俺には友達が少ない。同い年のアイドルに、何人か友達と呼べる人はいる。だが、何しろ俺らのグループは全然プライべートの時間がなかったから、たまに大勢で集まる時に参加するくらいだった。つまり、こうやって個人的に会ったり出かけたりする事はなかった。
「どうした?珍しいじゃん、うちに来るなんて。」
だから、ミツルに何かあったのではないかと勘繰ってしまうのは仕方がない。
「まあ、ちょっとね。追々話すからさ。まずは飲もうよ。」
というので、とりあえずロックで……いや、飲み過ぎてしまうから、ちょっと水で薄めて、乾杯した。

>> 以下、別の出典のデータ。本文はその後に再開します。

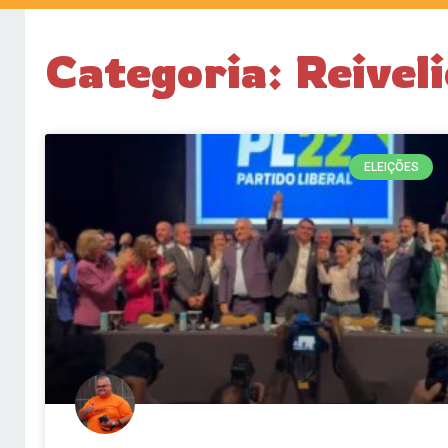
Categoria: Reive
ELEIÇÕES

「大変だったな、お前たちのグループ……って、グループとしては先輩なのにあれだけど。」
ミツルは俺たちのグループの話から始めた。そして、どうやら話はソロ活の方へと進むらしい。まだ口外できない事が多い俺の活動。でも、ミツルが聞きたいのは俺の話ではなく……。
「あー、テツヤさんは今どこなの?」
と、聞いてきた。
「今?今はパリ……(言っても大丈夫だよな?もう行先はファンにバレてるよな?)に行ってるよ。」
「またパリなんだ。テツヤさんはカッコいいもんなぁ。世界的なブランドからオファーが来るんだろうなぁ。」
「うん。」
カラン、と氷が音を立てる。どうした、お前は何が言いたいんだ。
「で、何を聞きたいんだ?それか、何かを話したいのか?」
俺がしびれを切らしてそう言うと、ミツルは破顔した。
「いや、別に何もないよ。ただ、テツヤさんはどこにいるのかなーと思っただけで。」
おいおい。
「なんで、ミツルがテツヤ兄さんの事を気にする必要があるんだ?」
「それは……いや、別に深い意味はないんだけどさ。」
また、しばらく黙って飲む。だんだん酔ってきて、あまり勘繰るのが面倒になってきた。
「そうだ、ライブ放送しようか。家に友達が来てますーって。きっとファンが喜ぶよ。」
俺はそう言って、カメラを用意し始めた。
「え、こんな夜中に?いいの?」
ミツルが焦りだす。
「こんばんは~。レイジです。今日はなんと、ジャジャーン。友達が来ていまーす。」
最初は俺だけが映るようにカメラをセットして、ジャジャーンでミツルの方へ少しおカメラを動かした。ミツルは自分が映るように俺の方に体を傾け、頭を俺の肩に乗せた。
「こんばんは~ミツルです。もう夜遅いですから、帰りますよー。」
そう言って、カメラに手を振るミツル。俺も手を振って、すぐに放送を終了した。酔っていて、ただ楽しい気分だった。もうしばらく2人で飲んでいたのだが、後は何を話したのか覚えていない。